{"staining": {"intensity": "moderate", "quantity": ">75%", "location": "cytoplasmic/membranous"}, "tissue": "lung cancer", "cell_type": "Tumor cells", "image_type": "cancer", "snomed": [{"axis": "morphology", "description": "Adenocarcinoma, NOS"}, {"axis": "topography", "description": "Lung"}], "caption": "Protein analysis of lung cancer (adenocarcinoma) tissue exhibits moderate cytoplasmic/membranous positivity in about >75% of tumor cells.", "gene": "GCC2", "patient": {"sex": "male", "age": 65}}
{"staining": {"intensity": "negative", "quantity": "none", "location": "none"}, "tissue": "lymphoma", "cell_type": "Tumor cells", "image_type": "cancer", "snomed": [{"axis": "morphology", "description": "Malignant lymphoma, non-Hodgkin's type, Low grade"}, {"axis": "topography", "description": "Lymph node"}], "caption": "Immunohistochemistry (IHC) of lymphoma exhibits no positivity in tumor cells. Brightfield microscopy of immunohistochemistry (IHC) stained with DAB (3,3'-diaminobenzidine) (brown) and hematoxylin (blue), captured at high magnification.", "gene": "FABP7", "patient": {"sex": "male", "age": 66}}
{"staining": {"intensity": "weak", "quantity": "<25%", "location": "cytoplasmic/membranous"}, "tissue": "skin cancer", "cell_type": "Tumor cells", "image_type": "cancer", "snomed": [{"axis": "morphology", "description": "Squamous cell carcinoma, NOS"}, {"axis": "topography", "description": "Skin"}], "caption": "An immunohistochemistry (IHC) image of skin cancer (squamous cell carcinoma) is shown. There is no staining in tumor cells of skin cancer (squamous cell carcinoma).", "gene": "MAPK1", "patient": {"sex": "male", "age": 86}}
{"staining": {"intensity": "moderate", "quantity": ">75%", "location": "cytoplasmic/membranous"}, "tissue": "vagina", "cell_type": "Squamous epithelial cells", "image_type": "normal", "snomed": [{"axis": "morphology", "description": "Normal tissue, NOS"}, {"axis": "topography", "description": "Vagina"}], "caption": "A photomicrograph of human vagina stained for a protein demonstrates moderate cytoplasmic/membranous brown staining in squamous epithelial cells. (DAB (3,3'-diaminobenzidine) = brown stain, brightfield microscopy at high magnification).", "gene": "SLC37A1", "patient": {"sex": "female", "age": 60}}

*Exercise details*.
Nothing should be dropped. Retype each line above as it is.

*Exercise response*.
{"staining": {"intensity": "moderate", "quantity": ">75%", "location": "cytoplasmic/membranous"}, "tissue": "lung cancer", "cell_type": "Tumor cells", "image_type": "cancer", "snomed": [{"axis": "morphology", "description": "Adenocarcinoma, NOS"}, {"axis": "topography", "description": "Lung"}], "caption": "Protein analysis of lung cancer (adenocarcinoma) tissue exhibits moderate cytoplasmic/membranous positivity in about >75% of tumor cells.", "gene": "GCC2", "patient": {"sex": "male", "age": 65}}
{"staining": {"intensity": "negative", "quantity": "none", "location": "none"}, "tissue": "lymphoma", "cell_type": "Tumor cells", "image_type": "cancer", "snomed": [{"axis": "morphology", "description": "Malignant lymphoma, non-Hodgkin's type, Low grade"}, {"axis": "topography", "description": "Lymph node"}], "caption": "Immunohistochemistry (IHC) of lymphoma exhibits no positivity in tumor cells. Brightfield microscopy of immunohistochemistry (IHC) stained with DAB (3,3'-diaminobenzidine) (brown) and hematoxylin (blue), captured at high magnification.", "gene": "FABP7", "patient": {"sex": "male", "age": 66}}
{"staining": {"intensity": "weak", "quantity": "<25%", "location": "cytoplasmic/membranous"}, "tissue": "skin cancer", "cell_type": "Tumor cells", "image_type": "cancer", "snomed": [{"axis": "morphology", "description": "Squamous cell carcinoma, NOS"}, {"axis": "topography", "description": "Skin"}], "caption": "An immunohistochemistry (IHC) image of skin cancer (squamous cell carcinoma) is shown. There is no staining in tumor cells of skin cancer (squamous cell carcinoma).", "gene": "MAPK1", "patient": {"sex": "male", "age": 86}}
{"staining": {"intensity": "moderate", "quantity": ">75%", "location": "cytoplasmic/membranous"}, "tissue": "vagina", "cell_type": "Squamous epithelial cells", "image_type": "normal", "snomed": [{"axis": "morphology", "description": "Normal tissue, NOS"}, {"axis": "topography", "description": "Vagina"}], "caption": "A photomicrograph of human vagina stained for a protein demonstrates moderate cytoplasmic/membranous brown staining in squamous epithelial cells. (DAB (3,3'-diaminobenzidine) = brown stain, brightfield microscopy at high magnification).", "gene": "SLC37A1", "patient": {"sex": "female", "age": 60}}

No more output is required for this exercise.